Ship lap is a sure sign of farmhouse style, so Megan incorporated it—in one place only and installed vertically rather than horizontally—in the sitting room.
“It draws the eye up and has a more modern look,” she explains.
Tasked with creating a wow feature for the house, Megan focused on the living room’s two-story stone fireplace. A minimalistic marble tile surround and wood mantle complement the almost-white color of the stone.
Megan used the same wood seen on the mantle as she did on the vent hood in the nearby kitchen. The wood band adds warmth to the soft gray cabinets. Honed granite countertops, which have a matte texture, are one way Megan used soft touches to add interest, while the backsplash’s handmade ceramic tile looks wavy and glossy.
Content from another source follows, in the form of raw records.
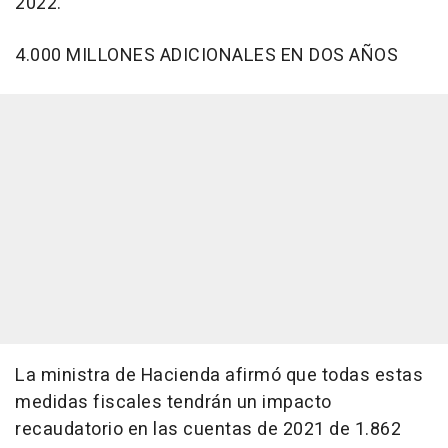
2022.
4.000 MILLONES ADICIONALES EN DOS AÑOS
La ministra de Hacienda afirmó que todas estas
medidas fiscales tendrán un impacto
recaudatorio en las cuentas de 2021 de 1.862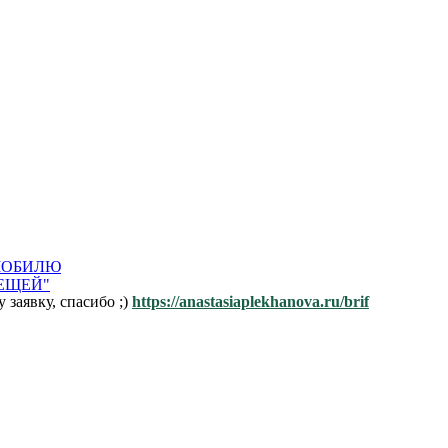
ОМОБИЛЮ
ЛЕЩЕЙ"
заявку, спасибо ;)
https://anastasiaplekhanova.ru/brif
“I mixed natural elements for depth,” Megan says.
Mixed metals—including brushed gold and polished nickel—add a little pop. There’s also a touch of black in the living room fixture.
“You can’t go wrong with black, but it can get too matchy-matchy or look flat if you use too much,” Megan says.
Black and white tiles show up on the primary suite’s bathroom floor, where they make a timeless pairing. Penny tile used on the shower floor is another time-tested selection.
Trimwork is a classic treatment that Megan used on the stairwell wall; here, the square wainscoting is highlighted by shaded sconces and artwork of a pastel-painted landscape.
“I am a person who loves lighting,” Megan says. “It adds a lot to a space, in terms of ambiance and decoration.”
She adores the entry chandelier—a large-scale asymmetrical fixture in stark white that reads both modern and traditional.
“It makes its own statement,” Megan says.
Throughout the house, details like these are layered and never in your face. On its journey of design evolution, it became a tasteful blend of comfort and luxury.